Just like all his siblings, he would set out to conquer the world. There wasn't going to be a challenge that he would deter from. When he asked to go to Texas at age 17 to study to be a missionary, his mother and I were worried. That is a long way and he is our baby boy. He was still so quiet. Would he be able to keep up? With class? To speak to others? About Christ? However his love and passion for the gospel proved to us that he was capable. He convinced AIM (Adventures In Missions) to let him attend even though he wasn't 18 yet. And yes, he was the youngest in his class.....not a challenge in his eyes. Their were struggles but his love and perseverance came to his side and once again he was victorious.
So when he asked if he could go with his team to New Zealand........wow, that is a long way. His mom and I were a bit more worried but New Zealand was a pretty neat place and pretty safe. Plans changed and his team would now go to Boliva.....a Spanish speaking third world country. Now mom and I were more worried. You don't know Spanish? His response was simple.....I will learn. Dyslexic would be his challenge.....but not in his eyes. He learned Spanish. Staying for only 12 months? No, going for the longest we can, 18 months. Of course you will....cause that's how you roll.

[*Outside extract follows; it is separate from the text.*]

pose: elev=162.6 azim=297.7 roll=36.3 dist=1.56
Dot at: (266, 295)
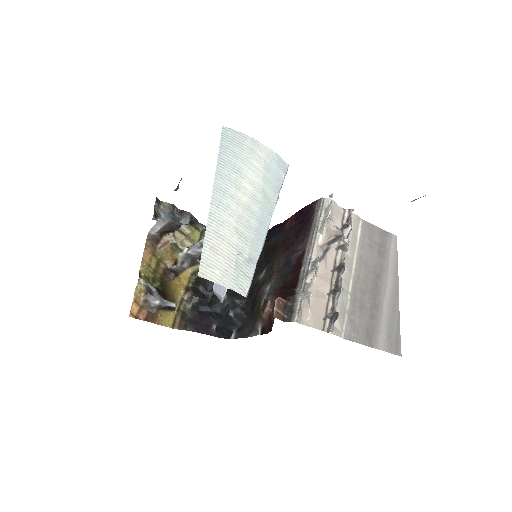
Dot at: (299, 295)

So when his older brother went off to school in Oklahoma and found him a wife from Colorado Springs, my young son couldn't be out done.......he found himself a wife from Alaska! And a beautiful wife she is. We are so proud of them both as they set out to begin their lives together where they first met in Texas. Now studying to be full time in the ministry. Who knows how far or where this will take them......but I certainly wouldn't doubt any of the goals in front of them......and I certainly won't worry any longer about any of the challenges.
You both......together......will conquer them all...........because that's how you roll!
God Bless you both as I know he will.